▶ **Exercise requirements**
Recast the text read from every page in the records below as a Markdown table with the columns "Row" and "Line", giving each line its own numbered row and skipping blank lines. Leave the pictures out of the table.

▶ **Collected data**
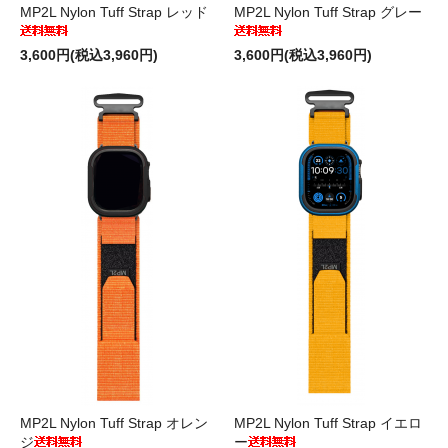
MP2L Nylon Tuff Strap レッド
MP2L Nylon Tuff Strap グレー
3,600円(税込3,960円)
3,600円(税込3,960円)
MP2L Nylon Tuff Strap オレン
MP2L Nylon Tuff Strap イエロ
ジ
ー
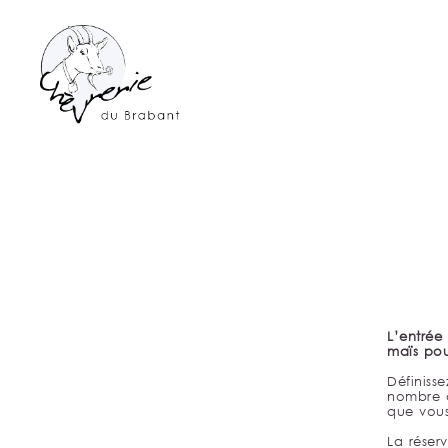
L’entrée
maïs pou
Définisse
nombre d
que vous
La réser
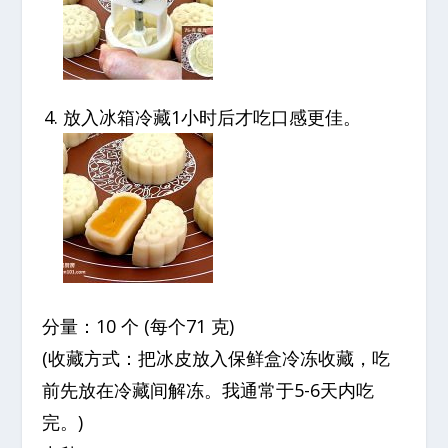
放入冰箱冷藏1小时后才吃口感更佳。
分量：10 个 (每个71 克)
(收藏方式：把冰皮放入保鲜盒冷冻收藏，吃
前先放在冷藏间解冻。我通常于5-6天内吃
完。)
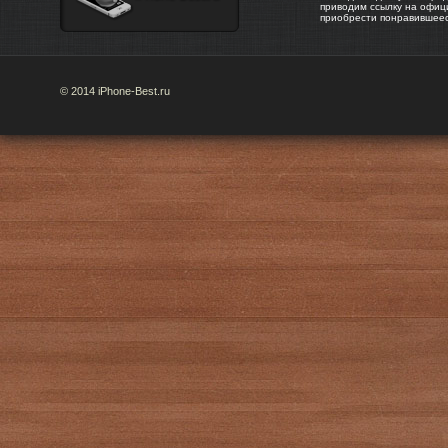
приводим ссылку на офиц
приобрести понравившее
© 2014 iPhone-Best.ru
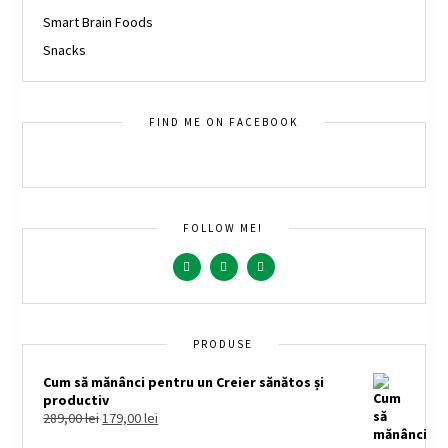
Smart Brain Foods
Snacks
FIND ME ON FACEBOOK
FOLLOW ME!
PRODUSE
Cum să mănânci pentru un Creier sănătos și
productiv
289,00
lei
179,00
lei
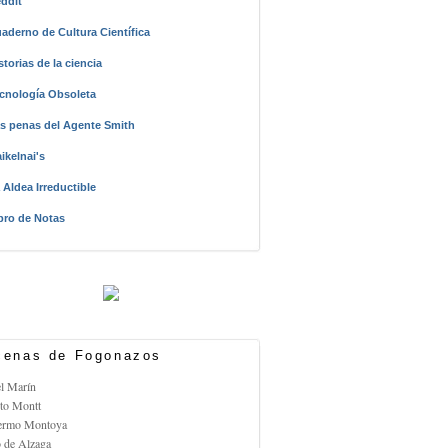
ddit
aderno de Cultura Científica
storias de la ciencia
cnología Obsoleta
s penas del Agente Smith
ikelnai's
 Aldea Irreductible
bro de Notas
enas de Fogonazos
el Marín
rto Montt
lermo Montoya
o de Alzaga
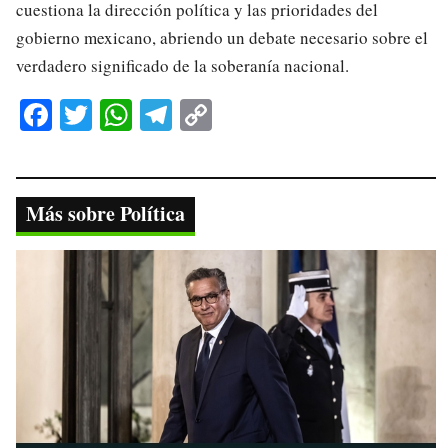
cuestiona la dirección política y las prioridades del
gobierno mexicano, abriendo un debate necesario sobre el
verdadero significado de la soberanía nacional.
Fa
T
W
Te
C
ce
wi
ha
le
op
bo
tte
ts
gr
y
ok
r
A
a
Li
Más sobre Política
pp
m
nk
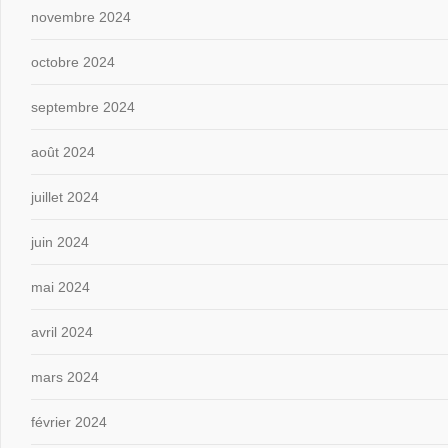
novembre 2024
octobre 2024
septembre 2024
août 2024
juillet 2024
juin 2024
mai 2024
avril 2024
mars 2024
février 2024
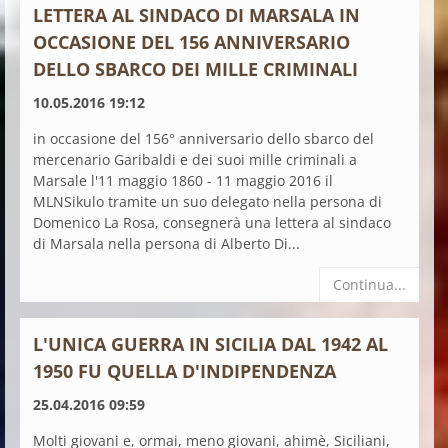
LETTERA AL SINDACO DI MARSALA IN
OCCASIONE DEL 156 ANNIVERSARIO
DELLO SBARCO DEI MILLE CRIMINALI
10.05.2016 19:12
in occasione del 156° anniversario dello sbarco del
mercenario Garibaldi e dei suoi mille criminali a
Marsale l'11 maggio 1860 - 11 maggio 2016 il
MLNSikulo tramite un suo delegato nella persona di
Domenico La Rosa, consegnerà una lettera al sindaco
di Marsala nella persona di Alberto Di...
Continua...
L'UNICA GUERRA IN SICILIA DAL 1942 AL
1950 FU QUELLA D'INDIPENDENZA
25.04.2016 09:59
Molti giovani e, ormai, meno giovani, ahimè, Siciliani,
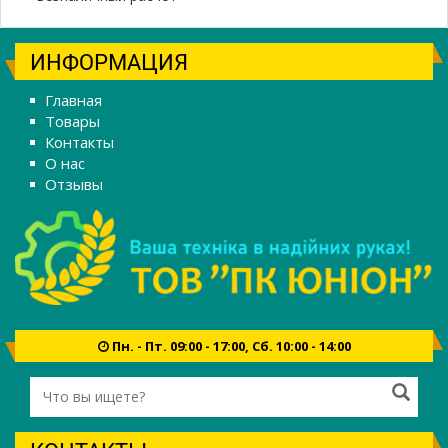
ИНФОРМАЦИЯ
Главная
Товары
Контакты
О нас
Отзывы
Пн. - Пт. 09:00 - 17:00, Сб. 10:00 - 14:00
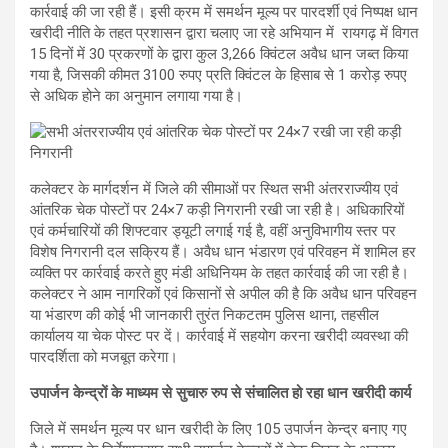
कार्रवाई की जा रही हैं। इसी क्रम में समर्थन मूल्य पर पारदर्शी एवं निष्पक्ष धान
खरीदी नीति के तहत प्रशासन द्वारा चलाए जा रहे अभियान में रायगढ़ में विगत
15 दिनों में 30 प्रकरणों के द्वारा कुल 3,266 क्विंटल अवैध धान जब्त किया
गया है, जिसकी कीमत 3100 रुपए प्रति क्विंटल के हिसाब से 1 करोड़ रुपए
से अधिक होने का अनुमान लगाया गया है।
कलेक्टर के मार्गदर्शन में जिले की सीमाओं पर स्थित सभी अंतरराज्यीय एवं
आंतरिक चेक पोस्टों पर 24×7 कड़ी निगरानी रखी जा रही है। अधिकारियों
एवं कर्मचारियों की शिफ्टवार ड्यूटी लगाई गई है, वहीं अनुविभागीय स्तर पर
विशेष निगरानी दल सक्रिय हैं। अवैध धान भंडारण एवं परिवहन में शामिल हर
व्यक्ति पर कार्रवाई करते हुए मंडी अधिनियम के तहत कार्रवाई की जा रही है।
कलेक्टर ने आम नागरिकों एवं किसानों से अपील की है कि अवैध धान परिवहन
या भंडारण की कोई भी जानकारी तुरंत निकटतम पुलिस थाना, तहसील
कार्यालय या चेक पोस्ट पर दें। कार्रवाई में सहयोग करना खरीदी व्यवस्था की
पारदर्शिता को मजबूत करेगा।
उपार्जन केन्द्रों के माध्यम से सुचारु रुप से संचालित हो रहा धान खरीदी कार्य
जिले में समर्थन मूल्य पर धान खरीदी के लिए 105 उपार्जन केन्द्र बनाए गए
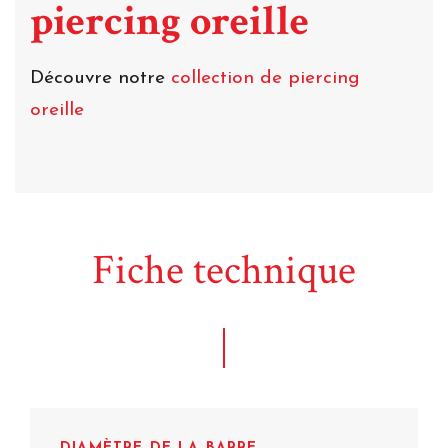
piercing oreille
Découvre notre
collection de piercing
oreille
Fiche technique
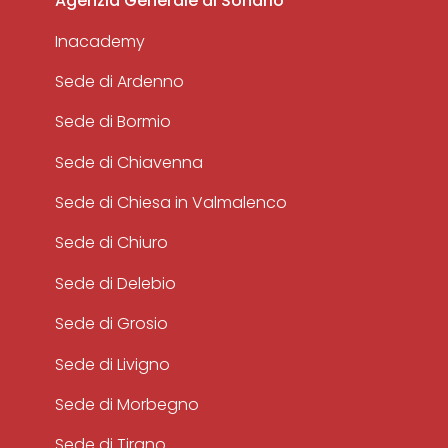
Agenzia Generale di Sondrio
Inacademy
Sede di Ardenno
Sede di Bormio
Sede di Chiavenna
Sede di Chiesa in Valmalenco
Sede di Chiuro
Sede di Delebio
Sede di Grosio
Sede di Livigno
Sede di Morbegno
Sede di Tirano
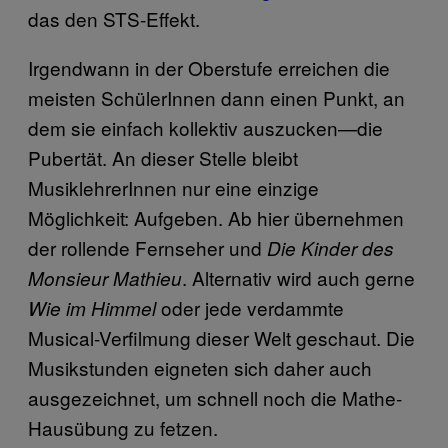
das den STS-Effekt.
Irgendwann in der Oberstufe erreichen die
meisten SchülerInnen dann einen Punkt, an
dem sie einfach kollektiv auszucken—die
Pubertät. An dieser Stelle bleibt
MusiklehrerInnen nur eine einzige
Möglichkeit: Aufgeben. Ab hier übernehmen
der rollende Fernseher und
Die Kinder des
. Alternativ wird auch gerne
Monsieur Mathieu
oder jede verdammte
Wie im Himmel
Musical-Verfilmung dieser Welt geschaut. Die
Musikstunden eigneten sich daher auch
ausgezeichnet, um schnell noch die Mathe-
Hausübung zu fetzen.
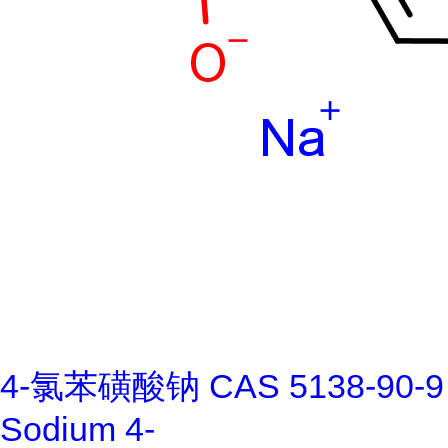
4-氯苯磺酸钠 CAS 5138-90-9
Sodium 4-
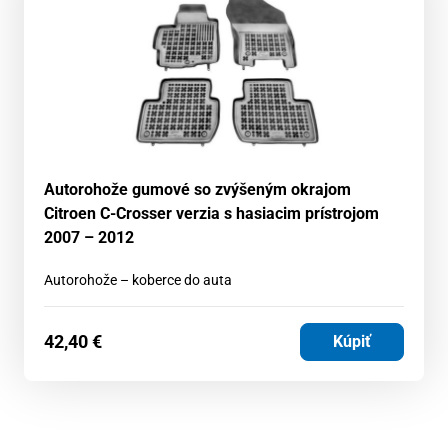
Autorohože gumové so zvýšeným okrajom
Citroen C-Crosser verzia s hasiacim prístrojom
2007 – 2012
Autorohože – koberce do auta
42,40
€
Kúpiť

▶ **Result**
| Row | Line |
|---|---|
| 1 | MP2L Nylon Tuff Strap レッド |
| 2 | MP2L Nylon Tuff Strap グレー |
| 3 | 3,600円(税込3,960円) |
| 4 | 3,600円(税込3,960円) |
| 5 | MP2L Nylon Tuff Strap オレン |
| 6 | MP2L Nylon Tuff Strap イエロ |
| 7 | ジ |
| 8 | ー |
| 9 | L’entrée |
| 10 | maïs pou |
| 11 | Définisse |
| 12 | nombre d |
| 13 | que vous |
| 14 | La réser |
| 15 | 放入冰箱冷藏1小时后才吃口感更佳。 |
| 16 | 分量：10 个 (每个71 克) |
| 17 | (收藏方式：把冰皮放入保鲜盒冷冻收藏，吃 |
| 18 | 前先放在冷藏间解冻。我通常于5-6天内吃 |
| 19 | 完。) |
| 20 | приводим ссылку на офиц |
| 21 | приобрести понравившее |
| 22 | © 2014 iPhone-Best.ru |
| 23 | Smart Brain Foods |
| 24 | Snacks |
| 25 | FIND ME ON FACEBOOK |
| 26 | FOLLOW ME! |
| 27 | PRODUSE |
| 28 | Cum să mănânci pentru un Creier sănătos și |
| 29 | productiv |
| 30 | 289,00 |
| 31 | lei |
| 32 | 179,00 |
| 33 | lei |
| 34 | ddit |
| 35 | aderno de Cultura Científica |
| 36 | storias de la ciencia |
| 37 | cnología Obsoleta |
| 38 | s penas del Agente Smith |
| 39 | ikelnai's |
| 40 |  Aldea Irreductible |
| 41 | bro de Notas |
| 42 | enas de Fogonazos |
| 43 | el Marín |
| 44 | rto Montt |
| 45 | lermo Montoya |
| 46 | o de Alzaga |
| 47 | cuestiona la dirección política y las prioridades del |
| 48 | gobierno mexicano, abriendo un debate necesario sobre el |
| 49 | verdadero significado de la soberanía nacional. |
| 50 | Fa |
| 51 | T |
| 52 | W |
| 53 | Te |
| 54 | C |
| 55 | ce |
| 56 | wi |
| 57 | ha |
| 58 | le |
| 59 | op |
| 60 | bo |
| 61 | tte |
| 62 | ts |
| 63 | gr |
| 64 | y |
| 65 | ok |
| 66 | r |
| 67 | A |
| 68 | a |
| 69 | Li |
| 70 | Más sobre Política |
| 71 | pp |
| 72 | m |
| 73 | nk |
| 74 | novembre 2024 |
| 75 | octobre 2024 |
| 76 | septembre 2024 |
| 77 | août 2024 |
| 78 | juillet 2024 |
| 79 | juin 2024 |
| 80 | mai 2024 |
| 81 | avril 2024 |
| 82 | mars 2024 |
| 83 | février 2024 |
| 84 | LETTERA AL SINDACO DI MARSALA IN |
| 85 | OCCASIONE DEL 156 ANNIVERSARIO |
| 86 | DELLO SBARCO DEI MILLE CRIMINALI |
| 87 | 10.05.2016 19:12 |
| 88 | in occasione del 156° anniversario dello sbarco del |
| 89 | mercenario Garibaldi e dei suoi mille criminali a |
| 90 | Marsale l'11 maggio 1860 - 11 maggio 2016 il |
| 91 | MLNSikulo tramite un suo delegato nella persona di |
| 92 | Domenico La Rosa, consegnerà una lettera al sindaco |
| 93 | di Marsala nella persona di Alberto Di... |
| 94 | Continua... |
| 95 | L'UNICA GUERRA IN SICILIA DAL 1942 AL |
| 96 | 1950 FU QUELLA D'INDIPENDENZA |
| 97 | 25.04.2016 09:59 |
| 98 | Molti giovani e, ormai, meno giovani, ahimè, Siciliani, |
| 99 | ИНФОРМАЦИЯ |
| 100 | Главная |
| 101 | Товары |
| 102 | Контакты |
| 103 | О нас |
| 104 | Отзывы |
| 105 | Пн. - Пт. 09:00 - 17:00, Сб. 10:00 - 14:00 |
| 106 | कार्रवाई की जा रही हैं। इसी क्रम में समर्थन मूल्य पर पारदर्शी एवं निष्पक्ष धान |
| 107 | खरीदी नीति के तहत प्रशासन द्वारा चलाए जा रहे अभियान में रायगढ़ में विगत |
| 108 | 15 दिनों में 30 प्रकरणों के द्वारा कुल 3,266 क्विंटल अवैध धान जब्त किया |
| 109 | गया है, जिसकी कीमत 3100 रुपए प्रति क्विंटल के हिसाब से 1 करोड़ रुपए |
| 110 | से अधिक होने का अनुमान लगाया गया है। |
| 111 | कलेक्टर के मार्गदर्शन में जिले की सीमाओं पर स्थित सभी अंतरराज्यीय एवं |
| 112 | आंतरिक चेक पोस्टों पर 24×7 कड़ी निगरानी रखी जा रही है। अधिकारियों |
| 113 | एवं कर्मचारियों की शिफ्टवार ड्यूटी लगाई गई है, वहीं अनुविभागीय स्तर पर |
| 114 | विशेष निगरानी दल सक्रिय हैं। अवैध धान भंडारण एवं परिवहन में शामिल हर |
| 115 | व्यक्ति पर कार्रवाई करते हुए मंडी अधिनियम के तहत कार्रवाई की जा रही है। |
| 116 | कलेक्टर ने आम नागरिकों एवं किसानों से अपील की है कि अवैध धान परिवहन |
| 117 | या भंडारण की कोई भी जानकारी तुरंत निकटतम पुलिस थाना, तहसील |
| 118 | कार्यालय या चेक पोस्ट पर दें। कार्रवाई में सहयोग करना खरीदी व्यवस्था की |
| 119 | पारदर्शिता को मजबूत करेगा। |
| 120 | उपार्जन केन्द्रों के माध्यम से सुचारु रुप से संचालित हो रहा धान खरीदी कार्य |
| 121 | जिले में समर्थन मूल्य पर धान खरीदी के लिए 105 उपार्जन केन्द्र बनाए गए |
| 122 | piercing oreille |
| 123 | Découvre notre |
| 124 | collection de piercing |
| 125 | oreille |
| 126 | Fiche technique |
| 127 | Agenzia Generale di Sondrio |
| 128 | Inacademy |
| 129 | Sede di Ardenno |
| 130 | Sede di Bormio |
| 131 | Sede di Chiavenna |
| 132 | Sede di Chiesa in Valmalenco |
| 133 | Sede di Chiuro |
| 134 | Sede di Delebio |
| 135 | Sede di Grosio |
| 136 | Sede di Livigno |
| 137 | Sede di Morbegno |
| 138 | Sede di Tirano |
| 139 | das den STS-Effekt. |
| 140 | Irgendwann in der Oberstufe erreichen die |
| 141 | meisten SchülerInnen dann einen Punkt, an |
| 142 | dem sie einfach kollektiv auszucken—die |
| 143 | Pubertät. An dieser Stelle bleibt |
| 144 | MusiklehrerInnen nur eine einzige |
| 145 | Möglichkeit: Aufgeben. Ab hier übernehmen |
| 146 | der rollende Fernseher und |
| 147 | Die Kinder des |
| 148 | . Alternativ wird auch gerne |
| 149 | Monsieur Mathieu |
| 150 | oder jede verdammte |
| 151 | Wie im Himmel |
| 152 | Musical-Verfilmung dieser Welt geschaut. Die |
| 153 | Musikstunden eigneten sich daher auch |
| 154 | ausgezeichnet, um schnell noch die Mathe- |
| 155 | Hausübung zu fetzen. |
| 156 | 4-氯苯磺酸钠 CAS 5138-90-9 |
| 157 | Sodium 4- |
| 158 | Autorohože gumové so zvýšeným okrajom |
| 159 | Citroen C-Crosser verzia s hasiacim prístrojom |
| 160 | 2007 – 2012 |
| 161 | Autorohože – koberce do auta |
| 162 | 42,40 |
| 163 | € |
| 164 | Kúpiť |